(Extracted page text data)
+---+
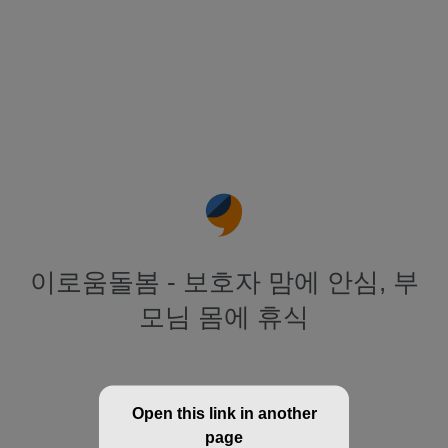
이로움돌봄 - 보호자 맘에 안심, 부
모님 몸에 휴식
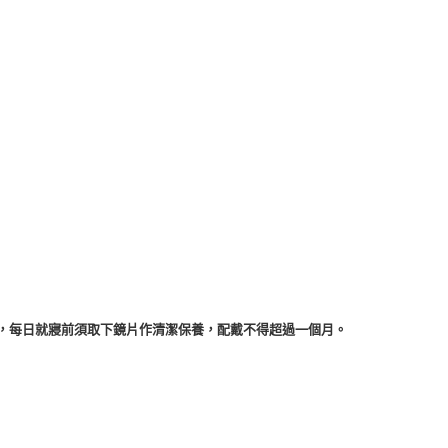
小時，每日就寢前須取下鏡片作清潔保養，配戴不得超過一個月。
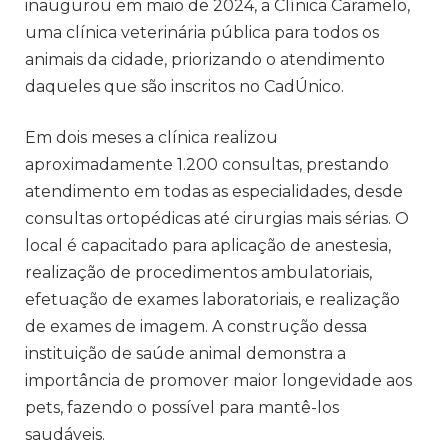
inaugurou em maio de 2024, a Clínica Caramelo,
uma clínica veterinária pública para todos os
animais da cidade, priorizando o atendimento
daqueles que são inscritos no CadÚnico.
Em dois meses a clínica realizou
aproximadamente 1.200 consultas, prestando
atendimento em todas as especialidades, desde
consultas ortopédicas até cirurgias mais sérias. O
local é capacitado para aplicação de anestesia,
realização de procedimentos ambulatoriais,
efetuação de exames laboratoriais, e realização
de exames de imagem. A construção dessa
instituição de saúde animal demonstra a
importância de promover maior longevidade aos
pets, fazendo o possível para mantê-los
saudáveis.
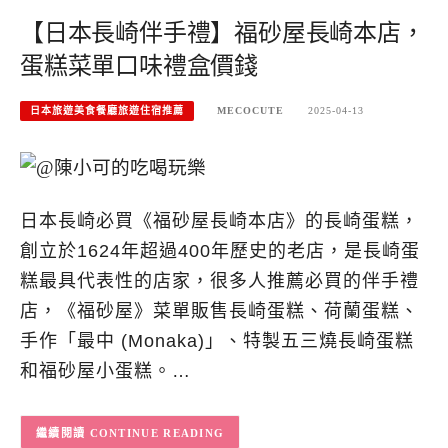
【日本長崎伴手禮】福砂屋長崎本店，
蛋糕菜單口味禮盒價錢
日本旅遊美食餐廳旅遊住宿推薦
MECOCUTE
2025-04-13
日本長崎必買《福砂屋長崎本店》的長崎蛋糕，
創立於1624年超過400年歷史的老店，是長崎蛋
糕最具代表性的店家，很多人推薦必買的伴手禮
店，《福砂屋》菜單販售長崎蛋糕、荷蘭蛋糕、
手作「最中 (Monaka)」、特製五三燒長崎蛋糕
和福砂屋小蛋糕。…
CONTINUE READING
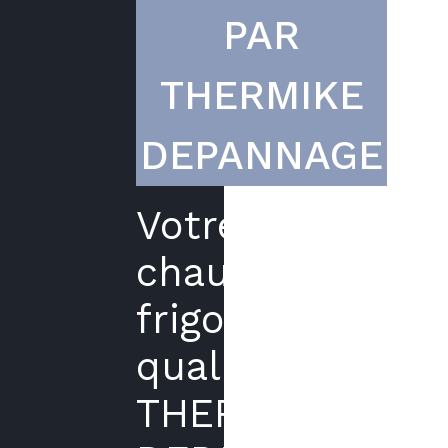
PAR
THERMIKE
DEPANNAGE
Votre
chauffagiste
frigoriste
qualifié
THERMIKE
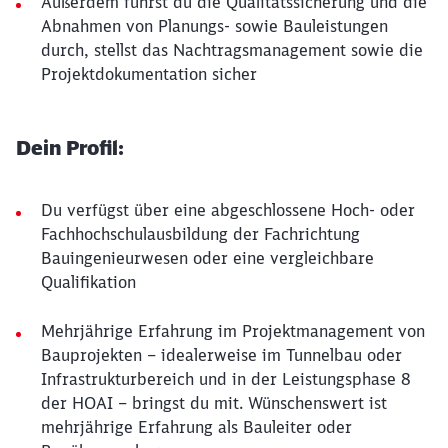
Außerdem führst du die Qualitätssicherung und die
Abnahmen von Planungs- sowie Bauleistungen
durch, stellst das Nachtragsmanagement sowie die
Projektdokumentation sicher
Dein Profil:
Du verfügst über eine abgeschlossene Hoch- oder
Fachhochschulausbildung der Fachrichtung
Bauingenieurwesen oder eine vergleichbare
Qualifikation
Mehrjährige Erfahrung im Projektmanagement von
Bauprojekten – idealerweise im Tunnelbau oder
Infrastrukturbereich und in der Leistungsphase 8
der HOAI – bringst du mit. Wünschenswert ist
mehrjährige Erfahrung als Bauleiter oder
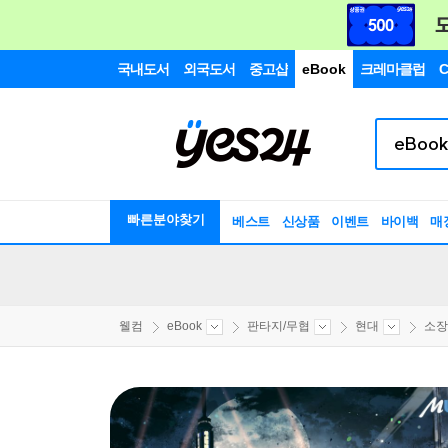
국내도서
외국도서
중고샵
eBook
크레마클럽
C
빠른분야찾기
베스트
신상품
이벤트
바이백
매
웰컴
eBook
판타지/무협
현대
소장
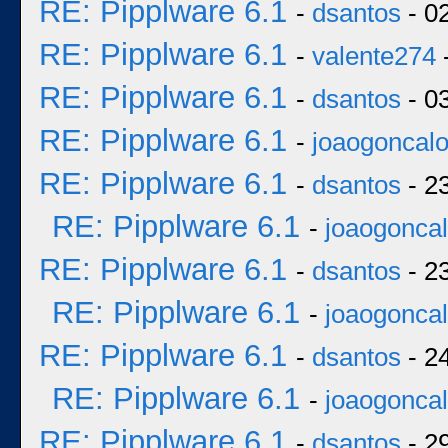
RE: Pipplware 6.1
-
dsantos
- 0
RE: Pipplware 6.1
-
valente274
RE: Pipplware 6.1
-
dsantos
- 0
RE: Pipplware 6.1
-
joaogoncal
RE: Pipplware 6.1
-
dsantos
- 2
RE: Pipplware 6.1
-
joaogonca
RE: Pipplware 6.1
-
dsantos
- 2
RE: Pipplware 6.1
-
joaogonca
RE: Pipplware 6.1
-
dsantos
- 2
RE: Pipplware 6.1
-
joaogonca
RE: Pipplware 6.1
-
dsantos
- 2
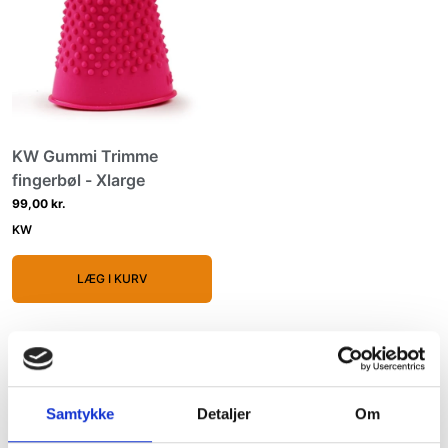
KW Gummi Trimme
fingerbøl - Xlarge
99,00 kr.
KW
LÆG I KURV
Hvorfor er trimning vigtig?
Samtykke
Detaljer
Om
✔
Fjerner døde hår
– Trimning hjælper med at fjerne
løse hår og fremmer en sund pels.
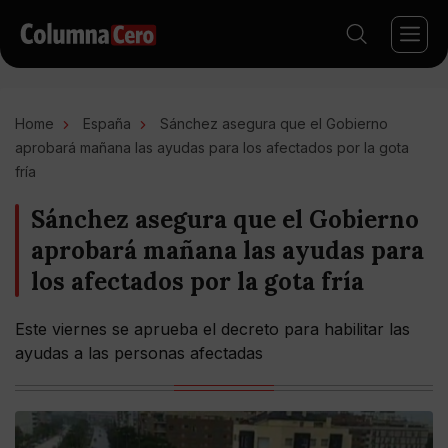
Home
España
Sánchez asegura que el Gobierno
aprobará mañana las ayudas para los afectados por la gota
fría
Sánchez asegura que el Gobierno
aprobará mañana las ayudas para
los afectados por la gota fría
Este viernes se aprueba el decreto para habilitar las
ayudas a las personas afectadas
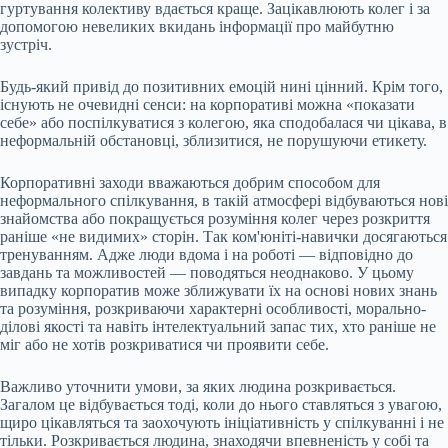
гуртування колективу вдається краще. Зацікавлюють колег і за
допомогою невеликих вкидань інформації про майбутню
зустріч.
Будь-який привід до позитивних емоцій нині цінний. Крім того,
існують не очевидні сенси: на корпоративі можна «показати
себе» або поспілкуватися з колегою, яка сподобалася чи цікава, в
неформальній обстановці, зблизитися, не порушуючи етикету.
Корпоративні заходи вважаються добрим способом для
неформального спілкування, в такій атмосфері відбуваються нові
знайомства або покращується розуміння колег через розкриття
раніше «не видимих» сторін. Так ком'юніті-навички досягаються
тренуванням. Адже люди вдома і на роботі — відповідно до
завдань та можливостей — поводяться неоднаково. У цьому
випадку корпоратив може зближувати їх на основі нових знань
та розуміння, розкриваючи характерні особливості, морально-
ділові якості та навіть інтелектуальний запас тих, хто раніше не
міг або не хотів розкриватися чи проявити себе.
Важливо уточнити умови, за яких людина розкривається.
Загалом це відбувається тоді, коли до нього ставляться з увагою,
щиро цікавляться та заохочують ініціативність у спілкуванні і не
тільки. Розкривається людина, знаходячи впевненість у собі та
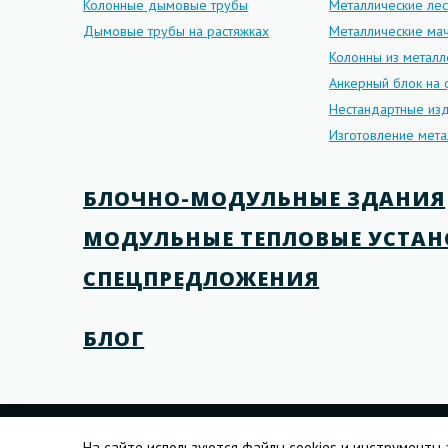
Колонные дымовые трубы
Металлические ле
Дымовые трубы на растяжках
Металлические мач
Колонны из металл
Анкерный блок на
Нестандартные изд
Изготовление мета
БЛОЧНО-МОДУЛЬНЫЕ ЗДАНИЯ
МОДУЛЬНЫЕ ТЕПЛОВЫЕ УСТА
СПЕЦПРЕДЛОЖЕНИЯ
БЛОГ
© 1992—2026 АО «Яринжком»
На сайте используются файлы cookies и инструменты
+---+
**Activity:**
Put everything from the line containing "inaugurou em maio" down to the line containing "efetuação de exames" into a JSON list of strings, one string per line, leaving out blank lines.

**Problem solution:**
[
  "inaugurou em maio de 2024, a Clínica Caramelo,",
  "uma clínica veterinária pública para todos os",
  "animais da cidade, priorizando o atendimento",
  "daqueles que são inscritos no CadÚnico.",
  "Em dois meses a clínica realizou",
  "aproximadamente 1.200 consultas, prestando",
  "atendimento em todas as especialidades, desde",
  "consultas ortopédicas até cirurgias mais sérias. O",
  "local é capacitado para aplicação de anestesia,",
  "realização de procedimentos ambulatoriais,",
  "efetuação de exames laboratoriais, e realização"
]